▶ [What the task asks] Please count how many lines below contain the word "mild" and reply with only that number.

*** Records for this task ***

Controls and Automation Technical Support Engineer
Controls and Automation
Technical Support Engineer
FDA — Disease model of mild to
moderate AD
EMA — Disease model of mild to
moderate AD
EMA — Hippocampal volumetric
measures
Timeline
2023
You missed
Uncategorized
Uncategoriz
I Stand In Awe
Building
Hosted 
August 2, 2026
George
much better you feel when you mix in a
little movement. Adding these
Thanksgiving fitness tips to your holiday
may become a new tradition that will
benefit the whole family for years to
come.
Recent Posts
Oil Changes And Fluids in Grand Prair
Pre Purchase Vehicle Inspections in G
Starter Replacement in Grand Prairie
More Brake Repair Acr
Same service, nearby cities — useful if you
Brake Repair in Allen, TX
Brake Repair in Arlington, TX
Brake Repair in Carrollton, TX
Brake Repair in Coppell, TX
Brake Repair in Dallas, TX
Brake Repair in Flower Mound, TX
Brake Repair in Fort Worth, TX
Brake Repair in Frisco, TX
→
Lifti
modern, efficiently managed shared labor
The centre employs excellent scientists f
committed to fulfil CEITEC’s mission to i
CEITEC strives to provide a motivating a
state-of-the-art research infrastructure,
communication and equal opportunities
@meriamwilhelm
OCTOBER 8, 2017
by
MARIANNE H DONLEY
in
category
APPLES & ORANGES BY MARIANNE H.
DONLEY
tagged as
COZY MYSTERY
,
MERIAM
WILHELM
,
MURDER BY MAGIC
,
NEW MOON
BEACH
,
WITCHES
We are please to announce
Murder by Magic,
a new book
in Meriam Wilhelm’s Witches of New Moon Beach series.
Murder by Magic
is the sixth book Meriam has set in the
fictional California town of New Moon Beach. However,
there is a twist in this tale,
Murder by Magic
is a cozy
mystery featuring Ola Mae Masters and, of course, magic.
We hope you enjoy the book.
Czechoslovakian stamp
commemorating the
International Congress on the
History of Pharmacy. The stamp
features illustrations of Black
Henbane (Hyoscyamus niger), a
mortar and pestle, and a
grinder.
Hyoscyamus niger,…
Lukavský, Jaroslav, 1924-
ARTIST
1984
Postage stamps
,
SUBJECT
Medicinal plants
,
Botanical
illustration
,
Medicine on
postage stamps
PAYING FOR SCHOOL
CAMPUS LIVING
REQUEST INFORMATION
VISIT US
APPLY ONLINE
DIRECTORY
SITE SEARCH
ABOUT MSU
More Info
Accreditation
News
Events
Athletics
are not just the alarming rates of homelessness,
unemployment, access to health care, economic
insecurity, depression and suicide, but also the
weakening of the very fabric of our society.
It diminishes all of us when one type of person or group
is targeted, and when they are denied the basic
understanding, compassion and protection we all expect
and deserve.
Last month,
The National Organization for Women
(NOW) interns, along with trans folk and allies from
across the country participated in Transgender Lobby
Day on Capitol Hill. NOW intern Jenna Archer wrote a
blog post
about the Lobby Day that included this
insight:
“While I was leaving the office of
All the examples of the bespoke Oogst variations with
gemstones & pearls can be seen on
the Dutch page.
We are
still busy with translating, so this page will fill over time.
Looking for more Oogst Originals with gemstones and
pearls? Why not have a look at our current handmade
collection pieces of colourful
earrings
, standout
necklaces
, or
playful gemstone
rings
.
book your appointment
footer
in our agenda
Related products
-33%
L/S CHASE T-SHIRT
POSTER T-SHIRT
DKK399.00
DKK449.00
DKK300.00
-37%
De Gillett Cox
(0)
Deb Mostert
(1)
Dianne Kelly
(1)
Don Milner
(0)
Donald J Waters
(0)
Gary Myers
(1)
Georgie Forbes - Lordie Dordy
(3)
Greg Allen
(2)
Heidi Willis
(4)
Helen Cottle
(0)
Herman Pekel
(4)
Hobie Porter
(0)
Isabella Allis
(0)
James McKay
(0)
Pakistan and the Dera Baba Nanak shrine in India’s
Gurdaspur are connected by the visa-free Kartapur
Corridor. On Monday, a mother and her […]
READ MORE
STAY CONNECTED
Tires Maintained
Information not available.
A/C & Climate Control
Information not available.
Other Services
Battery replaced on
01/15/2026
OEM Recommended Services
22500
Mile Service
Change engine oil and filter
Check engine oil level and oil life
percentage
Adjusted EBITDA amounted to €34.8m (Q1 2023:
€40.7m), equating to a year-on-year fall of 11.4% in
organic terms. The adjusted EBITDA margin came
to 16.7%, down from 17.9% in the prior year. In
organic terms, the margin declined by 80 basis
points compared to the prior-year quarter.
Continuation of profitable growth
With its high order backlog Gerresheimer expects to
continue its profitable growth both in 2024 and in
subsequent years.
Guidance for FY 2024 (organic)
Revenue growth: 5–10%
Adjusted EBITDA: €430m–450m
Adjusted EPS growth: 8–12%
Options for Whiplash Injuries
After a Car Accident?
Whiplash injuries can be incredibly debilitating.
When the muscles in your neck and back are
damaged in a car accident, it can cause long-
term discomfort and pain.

*** End of Records for this task ***

▶ [Answer to this task] 2